NEW YORK (GenomeWeb) – Bolstering its efforts to develop a suite of technologies for microRNA detection, Somagenics this month received a two-year grant from the National Institutes of Health to advance a next-generation sequencing (NGS) approach for the targeted quantification of miRNAs in circulation.

Somagenics is also pressing ahead with a number of complementary tools including a read-suppression technology for which the firm is in negotiations with potential commercialization partners, according to CEO Brian Johnston.

Though it has ongoing projects in the RNAi therapeutics field, Somagenics has long been interested in miRNA detection for biomarker applications. Efforts in this space include miR-ID and miR-Direct, which use novel RT-qPCR techniques to detect the small non-coding RNAs in histology specimens or blood, respectively.

Work on these technologies continues, Johnston said. However, "the field is gradually moving from being based primarily on RT-PCR to being based more on sequencing," which is increasingly viewed as "the best tool for discovering candidate biomarkers."

RT-qPCR, he added, remains a top option for validating biomarkers, as well as using them diagnostically.

In response to the growing interest in NGS, Somagenics is developing a platform called miR-Seq, which involves targeted sequencing of rare extracellular miRNAs ordinarily represented by low numbers of reads and therefore are hard to detect.

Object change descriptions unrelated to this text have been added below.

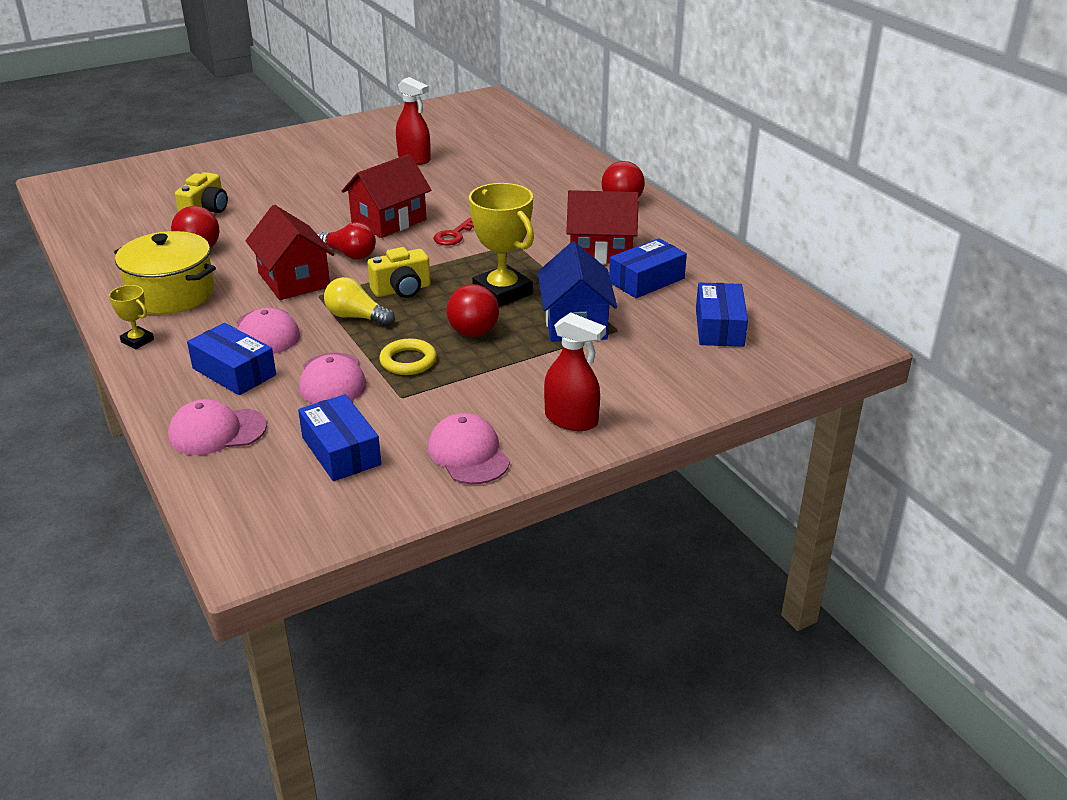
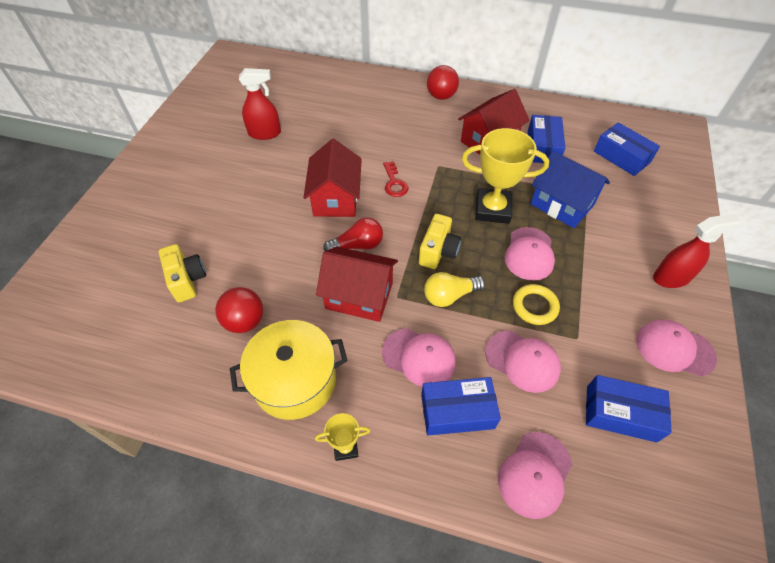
camera: 45 degrees left, 20 degrees up
(473, 333) = (529, 254): red ball -> pink cap

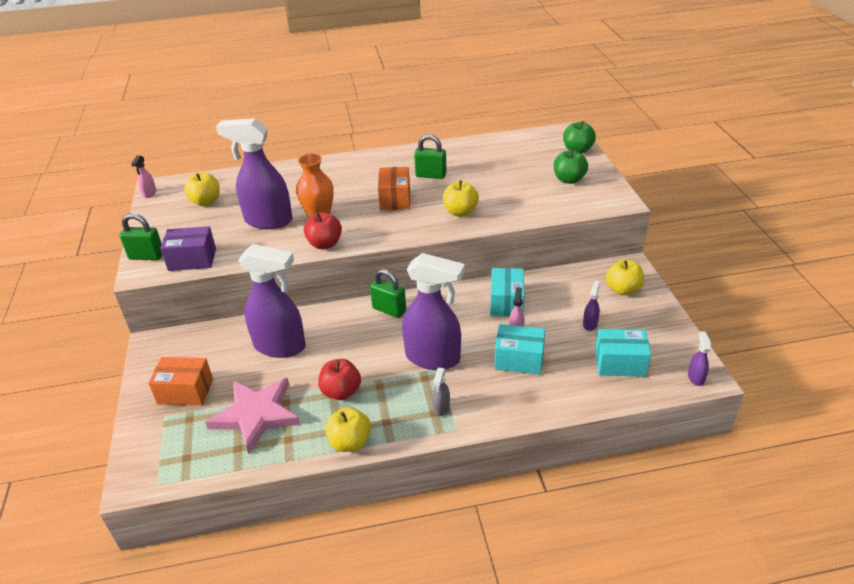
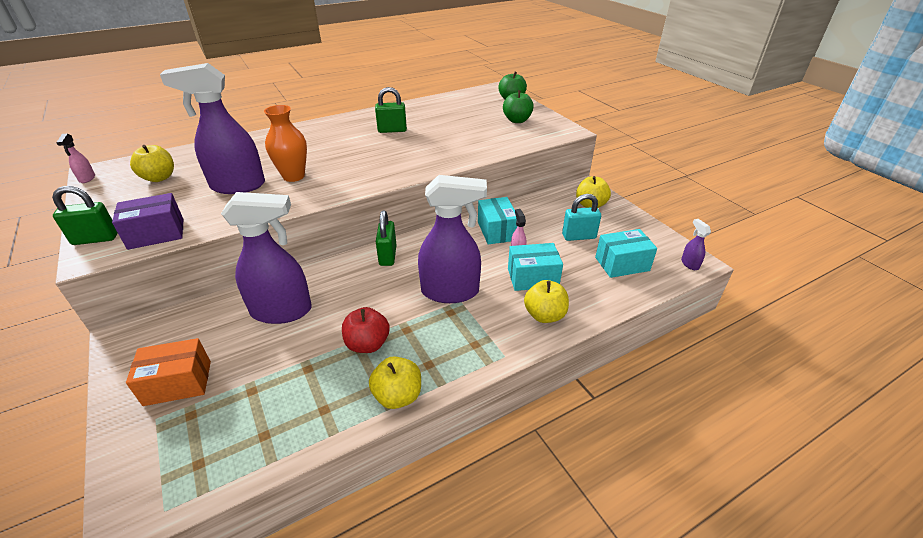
camera: 20 degrees left, 0 degrees up
(256, 415) = (276, 390): pink star -> none
(325, 244) = (309, 198): red apple -> none
(389, 310) = (387, 256): green padlock -> green padlock turned 75 degrees clockwise
(395, 199) = (366, 152): orange box -> none
(441, 408) = (480, 338): grey spray bottle -> none
(460, 212) = (434, 155): yellow apple -> yellow apple (544, 315)
(590, 324) = (579, 236): purple spray bottle -> turquoise padlock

Sequence libraries are constructed by ligating adapters to small fragments of RNA or DNA, Johnston explained. "If the ligation is not efficient, for example ,if the piece of RNA folds back on itself and makes the end not very available to ligation, that RNA will be underrepresented or not represented to any significant extent. If you're trying to search for biomarkers, it's possible the ideal biomarker will be the one that is not being ligated and therefore is not represented in your library."

By building libraries using novel enzymatic steps that "simplify and increase the sensitivity of ligation reactions," Somagenics hopes to overcome this issue, he said, though he declined to provide specific details about the technology for intellectual property reasons.

As a proof of concept and with the NIH funding, worth $350,000 in the first year, Somagenics aims to use miR-Seq to reliably quantify 119 extracellular miRNAs that have been reported to be abundant in plasma, then use the method to discover and validate miRNAs in plasma that can be used as biomarkers for Parkinson's disease to create a diagnostic assay for the condition.

Meanwhile, Somagenics is continuing work on a targeted miRNA sequencing technology that uses a selection-by-hybridization approach to limit NGS only to sequences of interest.

"We can look at a class of sequences that all have some sequence feature in common and ignore everything else," Johnston said. "That has the advantage …[of being] cheaper because you are not wasting all your reads on irrelevant sequences … [while being] more sensitive because what you are looking at has been presented in a higher amount.

The exact details of this project are also being kept under wraps for now, he said.

But perhaps Somagenics' nearest-term opportunity in the miRNA detection space is a method designed to eliminate highly abundant and extraneous molecules from sequencing reads, Johnston said.

In miRNA biomarker discovery experiments, for example, a few miRNAs may account for as much as 90 percent of total miRNAs in a particular cell type, he said. "Consequently, to look at the other 10 percent you have to sequence 10 times more of a sample," which is correspondingly more expensive.

Like existing products do for ribosomal RNA, Somagenics' method suppresses non-target miRNAs in NGS reads — although it does so in a different manner, Johnston added.

While miR-Seq, miR-Direct, and Somagenics' other projects are steadily moving ahead, "the read-suppression technology is ready to go," he said. "We're in discussions with a couple of potential commercialization partners to get that and the other techniques to the market."